It is an unavoidable part of keeping backyard chickens – at some point one of your flock members is going to get injured or become ill. In these situations you need to be able to create a workable “chicken sick bay” indoors where you can provide the necessary chicken nursing care. The need to be able to dispense home chicken health care is especially true with the general shortage of veterinaries with poultry expertise at a reason price in today’s world. Recently, I found myself scrambling to assemble a makeshift “chicken sick bay” to care for an injured pullet.
My backyard flock is made up of two chicken gangs. The more established group is my three older hens who live in my main coop. The rival chicken clique is my group of newer pullets, all of whom are not quite a year old. These “little girls” (pullets) live in a tractor that I built initially for my first flock. I have not merged the two groups into one flock yet because some of the pullets are still too small to protect themselves from the “big girls,” if they were all locked up in the same coop. For better or worse, I decided that the two groups would live separately until springtime when I will combine them into the main coop and run.
Despite not living together, the two chicken gangs are well acquainted through regular all flock “play dates” in the yard. Overall, this free-range socializing between the big and little hens in the yard has gone pretty well. There is, of course, some mild chasing and the random peck as the older hens exert their rank over the pullets. A couple weeks ago though, something went amiss in the all flock play date.

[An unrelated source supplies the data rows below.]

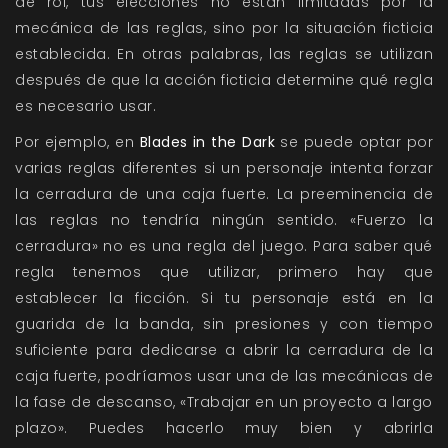
de rol, tus elecciones no están limitadas por la
mecánica de las reglas, sino por la situación ficticia
establecida. En otras palabras, las reglas se utilizan
después de que la acción ficticia determine qué regla
es necesario usar.
Por ejemplo, en
Blades in the Dark
se puede optar por
varias reglas diferentes si un personaje intenta forzar
la cerradura de una caja fuerte. La preeminencia de
las reglas no tendría ningún sentido. «Fuerzo la
cerradura» no es una regla del juego. Para saber qué
regla tenemos que utilizar, primero hay que
establecer la ficción. Si tu personaje está en la
guarida de la banda, sin presiones y con tiempo
suficiente para dedicarse a abrir la cerradura de la
caja fuerte, podríamos usar una de las mecánicas de
la fase de descanso, «Trabajar en un proyecto a largo
plazo». Puedes hacerlo muy bien y abrirla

I was inside my house when I heard a loud “BAWK” from one of the hens. I briefly went outside to investigate but noticed nothing wrong. A couple hours later when I was locking up the coops for the night, I discovered poor Francesca Chicken (my black feathered Blue Bresse) trapped under the lowest bar of an ornamental garden obelisk. Her comb was bloodied and her skull was gashed near the base of her comb. Wedged under this yard decoration and injured, she looked truly pathetic.
I brought Francesca inside my house to treat her wounds. I washed all of the feathers on the crown of her head which were stiff from being coated in blood with warm water. I then treated the cut on her head with hydrogen peroxide being quite careful not to get any in her eyes. The ugly wound bubbled and hissed while the hydrogen peroxide cleaned away potential germs. I concluded my amateur chicken doctoring by daubing her freshly cleaned wound with a bit of antibiotic ointment (i.e. no-name Neosporin).
As I cleaned and cared for Francesca, I could not discern whether her injuries were the result of mysteriously getting trapped under the metal yard art or from being pecked by the other hens or a combination of the two possible causes. She was however completely exhausted by the whole ordeal of being injured and then cared for against her will, and it seemed that the compassionate thing to do would be to keep her indoors while she recuperated. But where does one suddenly house a chicken indoors?
In my dining area, I quickly assembled a chicken sick bay using a large, hinge-lidded, plastic tote. Francesca fit well inside of the tote, which was made slightly more comfortable by an old beach towel used as bedding. I also provided her a small dish of food and a canning jar with fresh water in the corner of the tote. Worried that I might suffocate this bedraggled hen if I simply shut the lid on the tote, I propped it open with use of my duster. I then secured the partially opened lid with a little painters tape on the outside of the tote.
Francesca tolerated being indoors for a few days and it gave her wound a chance to close up and not be a temptation for pecking by other flock members. You might want to be better prepared than I was for the inevitability of having to nurse a chicken indoors, by figuring out (before it is a crisis) what you will use for your chicken sick bay. I was really lucky to have an empty tote available at the time of Francesca’s injury. Without that tote, I would have been hard-pressed for an appropriate place to house this hen as she recuperated. The tote worked well and was easy to clean – which might be a simple solution for your future chicken sick bay needs.